NZ Super told RI this week: “The funding was for general corporate purposes and was not secured over any particular assets of BES. We were aware that BES had funding demands for the Venezuelan project, but what the funding was used for was not controlled by us.”It said it didn’t see the arrangement as a project finance deal “regardless of whether BES decided to use the finance for the oil refinery” or other purposes. It added that the “credit opportunities strategy” of which the deal was a part has added NZ$900m already to the fund, even after a precautionary write-down.

“What the funding was used for was not controlled by us”

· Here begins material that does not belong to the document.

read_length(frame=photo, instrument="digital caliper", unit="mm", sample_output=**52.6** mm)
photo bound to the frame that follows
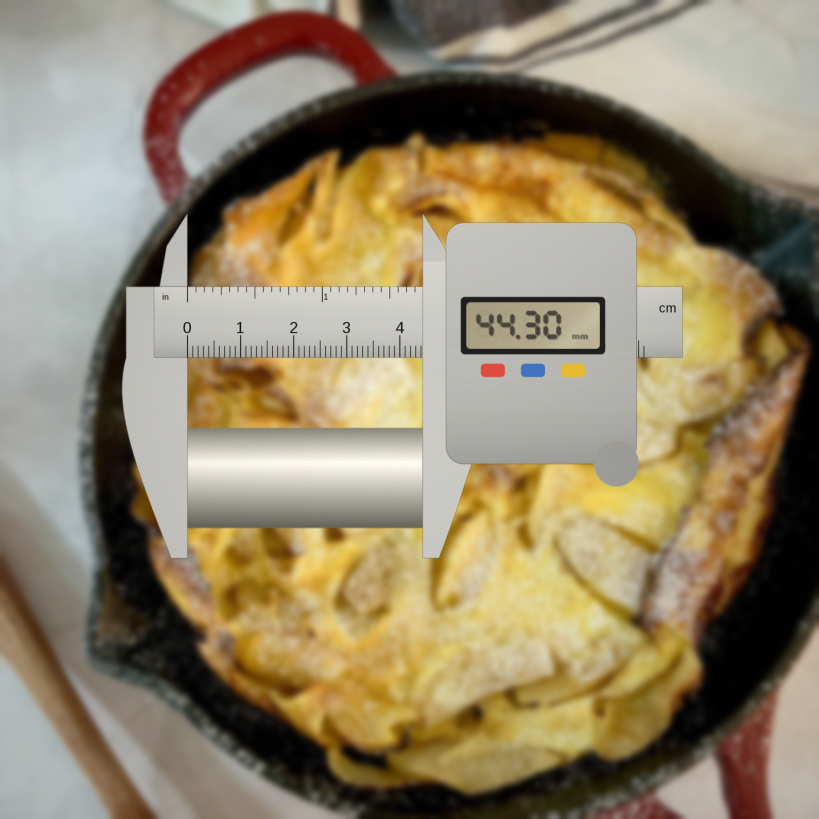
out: **44.30** mm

Asked about whether an ESG due diligence process had been made before the investment, the fund said its primary focus had been on ensuring it had credit protection to cover the risk of BES defaulting. “We review all our investments against the list of companies that are excluded from the Fund,” it said, adding that it doesn’t directly review finance firms’ loan books in detail.

“We do use MSCI for our ESG monitoring, which includes for breaches of ESG standards by banks. Our current responsible investment policy of applying exclusions to our derivative and active collateral management transactions is likely to be more advanced in terms of RI practice than most investors.” The fund added it did not get a third-party to assure that the financing met its own ESG principles.

It also pointed out that it was BES’s responsibility under the Equator Principles (it was a signatory) to conduct ESG due diligence on any trade finance projects.

NZ Super concluded: “While we will always look to see what improvements we can make and what we can learn from experiences such as this, we do not believe there is anything we could have done to anticipate or mitigate the actions of the Bank of Portugal.”